## Given information:
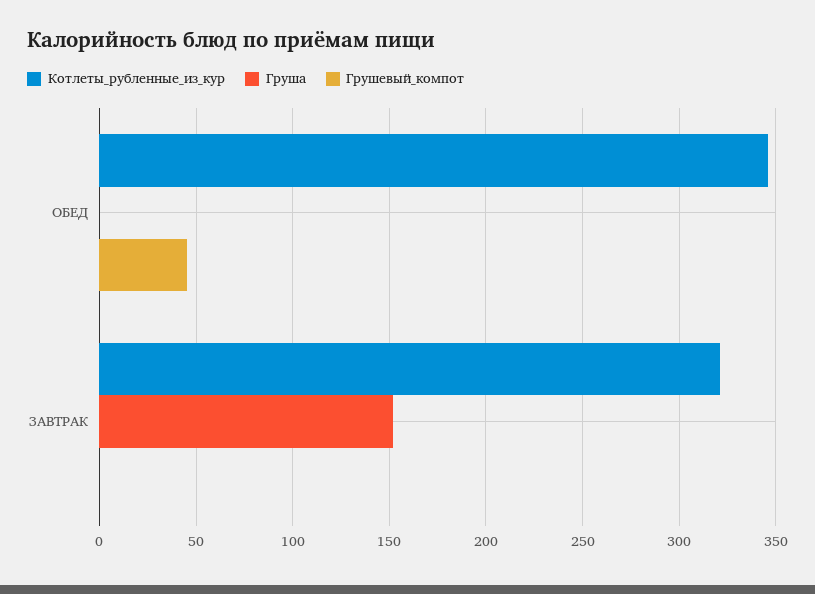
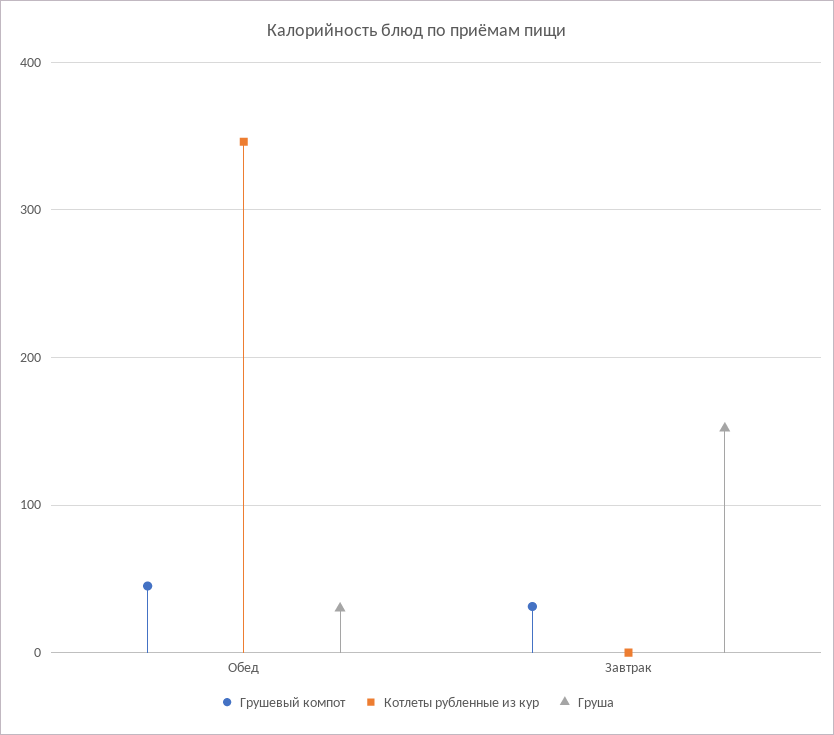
Груша, ОБЕД: 0 -> 30
Котлеты_рубленные_из_кур, ЗАВТРАК: 320 -> 0
Грушевый_компот, ЗАВТРАК: 0 -> 30

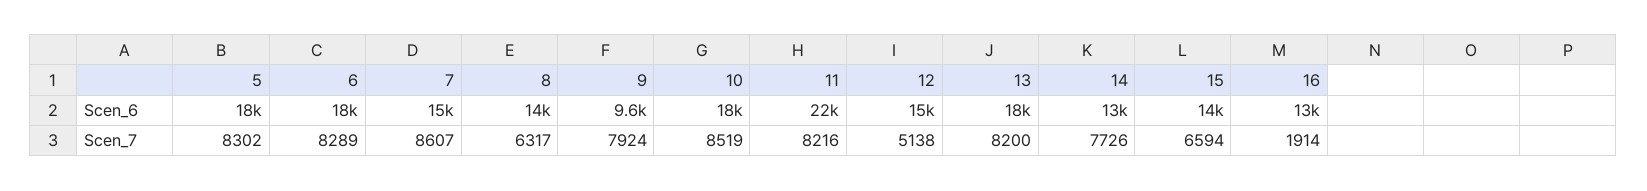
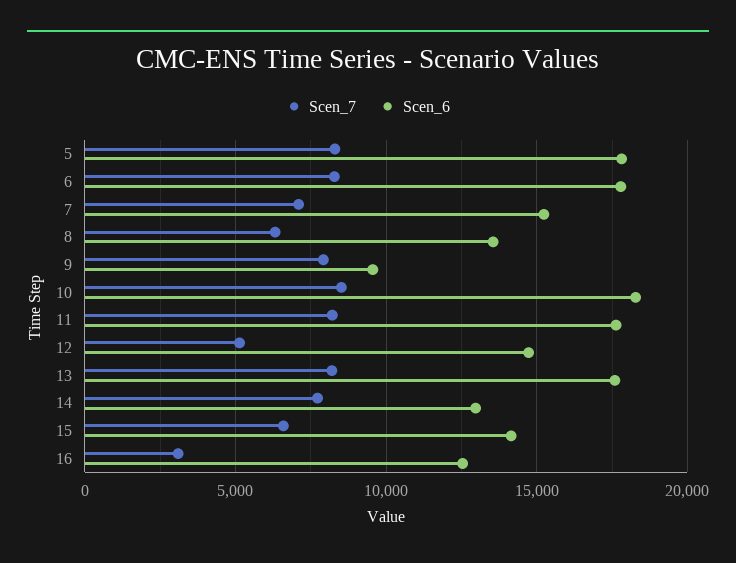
Scen_6, 11: 22000 -> 17500
Scen_7, 7: 8607 -> 7000
Scen_7, 16: 1914 -> 3000

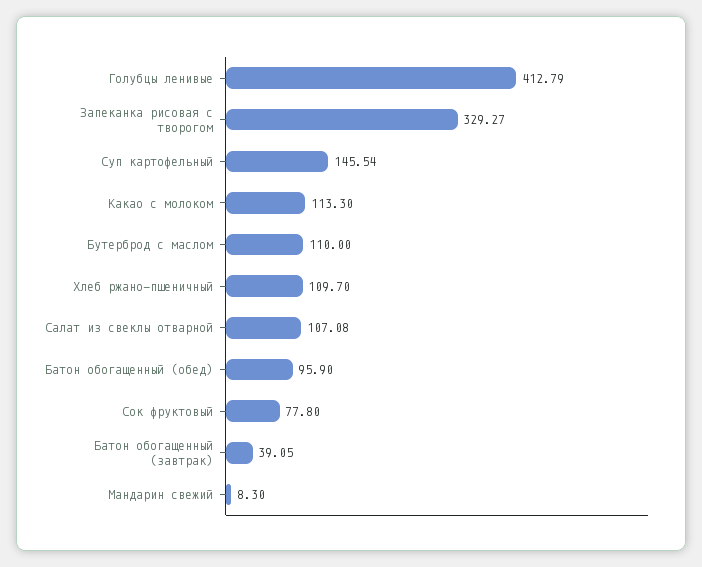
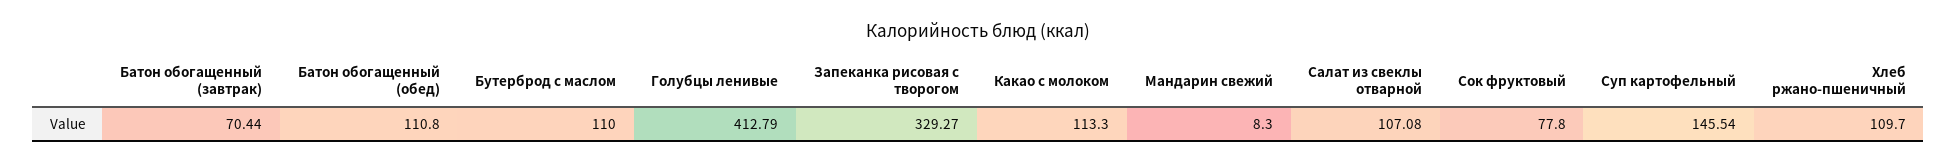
Батон обогащенный (обед): 95.9 -> 110.8
Батон обогащенный (завтрак): 39.05 -> 70.44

## Description of the task:
Copy the entire listing exactly but skip the pictures.

## Reply to the exercise:
Груша, ОБЕД: 0 -> 30
Котлеты_рубленные_из_кур, ЗАВТРАК: 320 -> 0
Грушевый_компот, ЗАВТРАК: 0 -> 30

Scen_6, 11: 22000 -> 17500
Scen_7, 7: 8607 -> 7000
Scen_7, 16: 1914 -> 3000

Батон обогащенный (обед): 95.9 -> 110.8
Батон обогащенный (завтрак): 39.05 -> 70.44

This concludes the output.